Monday, December 6, 2010

Dead Noon (2007)

You really can't fault shitty independent horror movies based on their budgets. Films like "The Evil Dead" and it's ilk surpassed their low budgets with plenty of innovation, skill and all around awesomeness. Besides, super low budget horror movies can not only be a fine place to cut ones teeth, but also prove to be a chance of showing what you are capable of. Sadly, having a super low budget doesn't mean that your movie will be any good. Case in point: Andrew Wiest's $4,000 Horror Western "Dead Noon", which was distributed by a studio that knows a thing or two about releasing bad low budget horror to DVD-the one and only Lionsgate Studios.

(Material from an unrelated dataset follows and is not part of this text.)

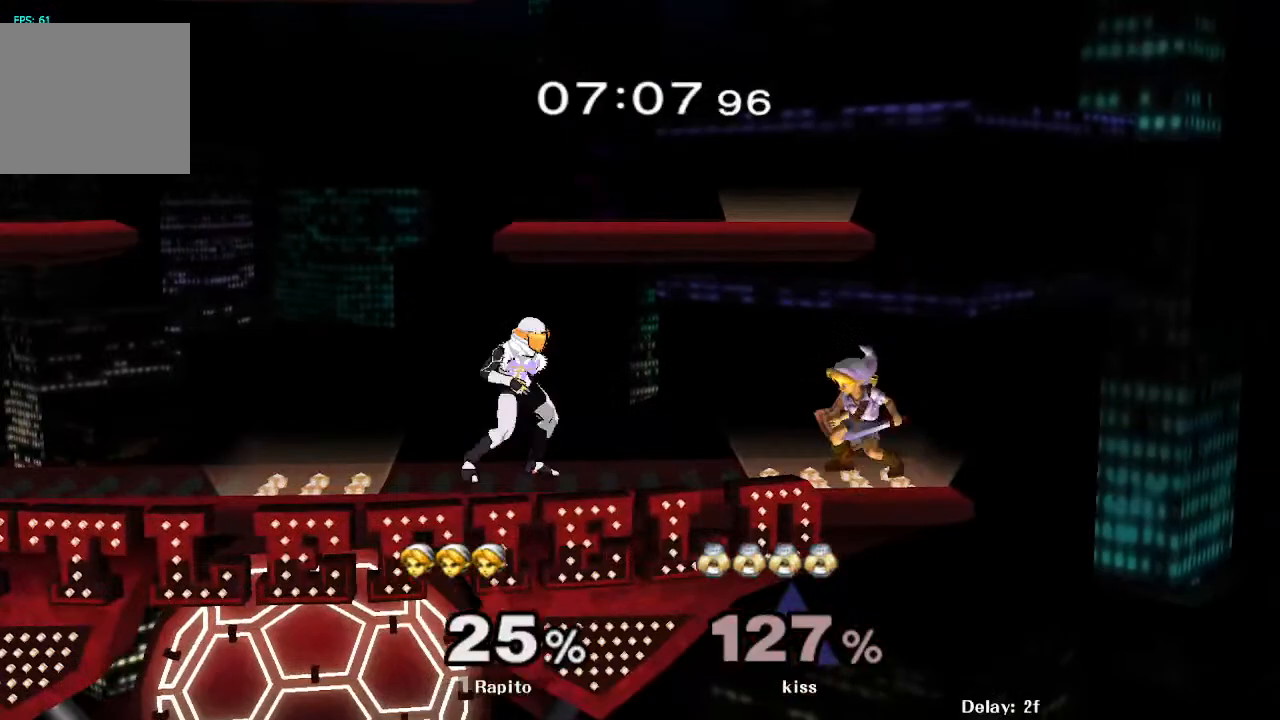
{"buttons": ["Y"], "left_stick": "left", "right_stick": "center", "events": [[133, "A", "down"], [233, "A", "up"], [467, "left_stick", "left"], [483, "Y", "down"]]}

After beating the Devil in a game of chess, a man named Frank (Robert Bear) earns the right to walk the Earth. Once returning to this realm, he gains the ability to raise the dead, and decides to use this power as a means to get payback on the man who killed him by going after his descendant Kane (Tye Nelson.)

I can't really fault the movie too much on it's budget. Director Wiest isn't exactly the worst director, and I have to admit, the skeletal zombie cowboys and walking skeletons do have a certain campy appeal. I can however, fault the movie on numerous other aspects, such as the poor dialogue and acting, not to mention the script. It's clear that Wiest loves westerns and horror movies, so it's only natural for him to mix the two. However, none of this remotely feels like a legitimate western, as everyone delivers their dialogue without much conviction or energy. The various attempts at "artsy" camera angles and film techniques also are at fault, as they clash with the rest of the movie. Then there's all the lapses in logic, including the usual (how on Earth do these people never run out of bullets?) to the more glaring (how is Kane a coward exactly?) It's all written like the writers (three of them, including Wiest) and director had some big ideas, but they didn't know what to do with most of them.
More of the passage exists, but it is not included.